Выбранный отрывок:
#####
Вначале все сводилось к тому, чтобы заставить адепта слепо верить только руководителям общества и никому другому; но основные догматы ислама открыто не затрагивались; таким образом, пребывание на низших степенях тайного общества едва ли более смущало мусульманина IX века, чем участие в тайных «орденах» и в масонских ложах соблазняло православного русского в XVIII и XIX веках. Можно думать, что три первые степени системы Абдаллы по своей видимой безобидности приблизительно и соответствовали трем общеизвестным степеням – ученика, подмастерья и мастера – в современном масонстве. Далее совершался перелом.
Четвертая степень уже являла собой начало явного отступничества от правоверного мусульманства, так как в ней прозелиту открывали, что Магомет – не последний и не высший пророк.
Учение пятой степени шло еще дальше. Посвященному в нее внушалось презрение к общепризнанным толкованиям догматов и обрядов и указывалось на необходимость искания везде скрытого смысла. Самих обрядов пока не трогали, но намекали, что правила жизни, установленные Магометом, могут быть со временем отменены. Здесь делали остановку.
Если считать, что первые 3 степени представляли собой группу низшего, а 4-я и 5-я степени – группу среднего ведения, то теперь начиналась область высшего знания. Допуск в нее производился с большим выбором.
Шестая степень. В ней уже без обиняков указывалось на ненужность молитвы, постов, паломничества, вообще всяких догматов и обрядов, основатели всех религий объявлялись обманщиками, а «мудрецы» – единственными обладателями истины. Членам общества внушалось теперь полагаться лишь на силу разума и относиться с недоверием ко всем религиозным преданиям.
В общем, можно сказать, что адепты шестой степени по своему миросозерцанию должны были напоминать собой наших атеистов и деистов XVIII века или позитивистов XIX. Дальше почти никого не пускали. Из истории общества видно, что даже не все дай имели посвящение выше 6-й степени и многие из них думали, что здесь конец учения.
Они ошибались: не вольнодумство было последним словом тайной мудрости заговорщиков. Действительно, в седьмой степени от рационализма поворачивали назад к мистике, но проповедовался уже не Единый Бог, а дуализм. Этот принцип развивался затем подробно в восьмой и девятой степенях, о существовании которых мы дополнительно узнаем от Макризи и его предшественника Новаири. Сообщения обоих арабских историков об этом не совпадают в некоторых подробностях, но все-таки ясно, что дуализм верхами общества воспринимался в формах очень близких к учению манихеев, т. е., в сущности, утверждалась извечность и принципиальное равенство добра и зла, Бога и Дьявола. От такого дуализма не трудно перейти к чистому сатанизму и впоследствии этот шаг часто делался.
#####
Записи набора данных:
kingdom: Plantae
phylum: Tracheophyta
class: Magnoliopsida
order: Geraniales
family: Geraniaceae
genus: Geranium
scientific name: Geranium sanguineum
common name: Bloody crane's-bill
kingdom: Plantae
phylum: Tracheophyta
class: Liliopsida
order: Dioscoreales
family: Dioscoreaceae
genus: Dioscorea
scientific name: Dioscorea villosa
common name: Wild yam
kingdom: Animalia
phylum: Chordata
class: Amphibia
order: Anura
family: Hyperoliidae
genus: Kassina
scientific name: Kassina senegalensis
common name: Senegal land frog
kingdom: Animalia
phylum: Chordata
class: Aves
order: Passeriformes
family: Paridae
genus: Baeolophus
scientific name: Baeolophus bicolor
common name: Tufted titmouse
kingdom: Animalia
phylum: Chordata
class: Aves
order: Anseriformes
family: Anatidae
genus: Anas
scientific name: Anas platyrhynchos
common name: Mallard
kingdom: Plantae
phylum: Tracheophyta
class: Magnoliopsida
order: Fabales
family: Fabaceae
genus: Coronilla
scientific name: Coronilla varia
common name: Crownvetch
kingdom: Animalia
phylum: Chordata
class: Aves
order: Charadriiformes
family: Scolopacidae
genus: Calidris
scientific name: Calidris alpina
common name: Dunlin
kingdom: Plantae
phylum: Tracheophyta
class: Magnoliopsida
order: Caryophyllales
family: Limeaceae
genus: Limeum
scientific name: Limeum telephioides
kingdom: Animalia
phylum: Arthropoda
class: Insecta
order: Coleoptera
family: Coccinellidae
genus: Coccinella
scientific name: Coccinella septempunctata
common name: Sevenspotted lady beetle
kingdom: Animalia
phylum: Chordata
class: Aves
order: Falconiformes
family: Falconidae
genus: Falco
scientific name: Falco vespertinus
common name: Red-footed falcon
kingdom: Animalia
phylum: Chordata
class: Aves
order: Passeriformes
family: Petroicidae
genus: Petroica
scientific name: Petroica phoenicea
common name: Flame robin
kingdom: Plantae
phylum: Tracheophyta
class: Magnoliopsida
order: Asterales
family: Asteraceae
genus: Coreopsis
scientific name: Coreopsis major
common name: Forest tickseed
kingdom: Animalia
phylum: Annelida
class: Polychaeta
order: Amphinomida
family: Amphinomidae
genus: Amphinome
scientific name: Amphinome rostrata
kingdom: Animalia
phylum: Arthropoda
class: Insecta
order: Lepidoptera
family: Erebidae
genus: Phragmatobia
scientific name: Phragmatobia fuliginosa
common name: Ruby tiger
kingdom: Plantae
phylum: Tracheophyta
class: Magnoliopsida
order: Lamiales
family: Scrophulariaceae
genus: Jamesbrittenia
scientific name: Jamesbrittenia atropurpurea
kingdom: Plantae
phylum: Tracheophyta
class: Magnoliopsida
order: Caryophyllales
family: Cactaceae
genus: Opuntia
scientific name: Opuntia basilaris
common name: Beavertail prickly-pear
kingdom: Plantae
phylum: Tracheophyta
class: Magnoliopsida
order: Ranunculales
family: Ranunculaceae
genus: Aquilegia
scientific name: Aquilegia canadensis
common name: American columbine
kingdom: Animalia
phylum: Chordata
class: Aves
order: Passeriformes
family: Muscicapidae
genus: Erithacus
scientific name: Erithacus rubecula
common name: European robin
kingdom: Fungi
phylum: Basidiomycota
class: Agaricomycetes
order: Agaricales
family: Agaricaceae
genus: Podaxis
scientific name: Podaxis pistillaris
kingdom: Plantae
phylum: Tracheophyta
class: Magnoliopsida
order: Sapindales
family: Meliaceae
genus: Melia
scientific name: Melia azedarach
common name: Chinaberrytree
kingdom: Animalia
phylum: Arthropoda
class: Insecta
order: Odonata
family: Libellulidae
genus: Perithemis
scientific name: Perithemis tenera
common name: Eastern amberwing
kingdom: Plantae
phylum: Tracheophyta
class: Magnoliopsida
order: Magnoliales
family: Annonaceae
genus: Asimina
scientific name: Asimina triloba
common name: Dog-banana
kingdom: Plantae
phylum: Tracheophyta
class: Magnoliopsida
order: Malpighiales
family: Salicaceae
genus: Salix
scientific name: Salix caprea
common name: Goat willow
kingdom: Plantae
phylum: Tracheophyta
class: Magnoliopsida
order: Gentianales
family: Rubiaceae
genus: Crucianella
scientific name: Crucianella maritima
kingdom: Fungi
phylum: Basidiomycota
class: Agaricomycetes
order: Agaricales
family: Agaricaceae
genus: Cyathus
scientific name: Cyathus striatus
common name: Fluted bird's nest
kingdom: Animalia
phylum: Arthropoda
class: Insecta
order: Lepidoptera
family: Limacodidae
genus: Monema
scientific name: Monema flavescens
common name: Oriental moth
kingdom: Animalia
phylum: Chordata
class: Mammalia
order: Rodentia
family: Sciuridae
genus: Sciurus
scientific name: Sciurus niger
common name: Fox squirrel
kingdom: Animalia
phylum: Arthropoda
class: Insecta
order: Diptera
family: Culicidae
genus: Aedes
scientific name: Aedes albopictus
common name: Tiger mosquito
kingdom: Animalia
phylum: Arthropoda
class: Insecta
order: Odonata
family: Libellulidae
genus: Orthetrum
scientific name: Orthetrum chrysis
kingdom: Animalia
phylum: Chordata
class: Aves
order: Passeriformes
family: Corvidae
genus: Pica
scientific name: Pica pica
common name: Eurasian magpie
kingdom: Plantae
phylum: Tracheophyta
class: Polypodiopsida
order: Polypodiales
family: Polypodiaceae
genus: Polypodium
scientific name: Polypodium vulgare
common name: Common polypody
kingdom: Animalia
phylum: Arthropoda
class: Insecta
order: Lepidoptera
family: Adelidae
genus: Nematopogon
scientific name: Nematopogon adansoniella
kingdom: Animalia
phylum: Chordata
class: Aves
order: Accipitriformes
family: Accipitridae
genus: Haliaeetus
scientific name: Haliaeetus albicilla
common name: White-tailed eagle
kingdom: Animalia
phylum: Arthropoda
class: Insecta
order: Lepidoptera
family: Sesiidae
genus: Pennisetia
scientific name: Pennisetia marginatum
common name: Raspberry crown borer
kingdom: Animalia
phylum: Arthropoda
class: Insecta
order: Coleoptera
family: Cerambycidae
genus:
#####
Задания:
1. Что открывали прозелиту в четвертой степени, согласно отрывку?
2. Перепишите из отрывка всё от «В общем, можно» до «здесь конец учения.», заменив «атеистов» на «материалистов».

Ответы к заданиям:
1. Что Магомет — не последний и не высший пророк.

2.
В общем, можно сказать, что адепты шестой степени по своему миросозерцанию должны были напоминать собой наших материалистов и деистов XVIII века или позитивистов XIX. Дальше почти никого не пускали. Из истории общества видно, что даже не все дай имели посвящение выше 6-й степени и многие из них думали, что здесь конец учения.